The injury bothered him well into 2006, but as the year went on the Cardinals raced towards the pennant and Rolen felt like he had a job to do. He had grown up an everyday player and had the mentality that if he wasn’t injured, he was going to take the field for his team.
“I wasn’t going to take a day off,” Rolen said. “I was going to stay on the field, and I was going to hand the pitcher the ball at the beginning of every game."
Exactly two years to the date of his go-ahead home run off Clemens, rookie Justin Verlander hung a 79-mph changeup down central on the biggest stage in baseball. He sent the baseball over the left-field wall like it was batting practice.
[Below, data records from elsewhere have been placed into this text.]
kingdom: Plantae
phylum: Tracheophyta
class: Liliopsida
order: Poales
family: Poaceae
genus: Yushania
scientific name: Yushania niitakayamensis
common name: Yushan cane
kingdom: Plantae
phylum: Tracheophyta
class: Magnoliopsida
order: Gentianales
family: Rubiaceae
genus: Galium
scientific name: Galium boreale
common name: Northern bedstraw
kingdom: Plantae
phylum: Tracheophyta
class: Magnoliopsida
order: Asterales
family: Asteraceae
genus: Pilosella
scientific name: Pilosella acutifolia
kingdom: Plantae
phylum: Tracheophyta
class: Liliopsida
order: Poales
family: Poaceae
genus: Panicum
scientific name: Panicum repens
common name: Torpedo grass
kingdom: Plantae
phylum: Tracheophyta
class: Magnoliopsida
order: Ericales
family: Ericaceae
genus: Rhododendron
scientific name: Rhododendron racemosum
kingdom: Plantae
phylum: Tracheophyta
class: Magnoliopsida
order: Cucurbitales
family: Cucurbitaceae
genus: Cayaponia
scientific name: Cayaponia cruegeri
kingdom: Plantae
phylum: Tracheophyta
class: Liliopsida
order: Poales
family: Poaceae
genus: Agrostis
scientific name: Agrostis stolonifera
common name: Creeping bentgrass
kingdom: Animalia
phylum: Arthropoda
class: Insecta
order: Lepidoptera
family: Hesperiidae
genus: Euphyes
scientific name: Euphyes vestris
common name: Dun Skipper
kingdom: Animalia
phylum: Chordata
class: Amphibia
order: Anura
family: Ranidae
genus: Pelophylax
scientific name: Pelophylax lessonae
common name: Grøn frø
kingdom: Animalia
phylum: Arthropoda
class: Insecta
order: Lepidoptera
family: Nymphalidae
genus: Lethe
A lifetime .189 postseason batting average up to that point, Rolen’s first – and only – World Series home run in two Fall Classic appearances tied Game 1. It sparked his own offense through the five-game set. The then-31-year-old went on to hit .421 (8-for-19) with four extra-base hits and five runs scored as St. Louis took the series from Detroit, 4-1.
He was traded to the Blue Jays prior to the 2008 season and spent the final five years of his career between Toronto and Cincinnati, earning the final two of seven career All-Star bids in 2010 and ’11 with the Reds. He holds a lifetime .281 batting average with 316 home runs, 517 doubles and 1,287 RBI.
“Without the injury, he’s a first ballot Hall of Famer,” La Russa said. “And I think, even with the injury, I think he’s still a Hall of Famer. It may take him some ballots to get in… but he still had enough success that I’m hoping, and all his teammates are hoping and expect, that he gets [into] Cooperstown.”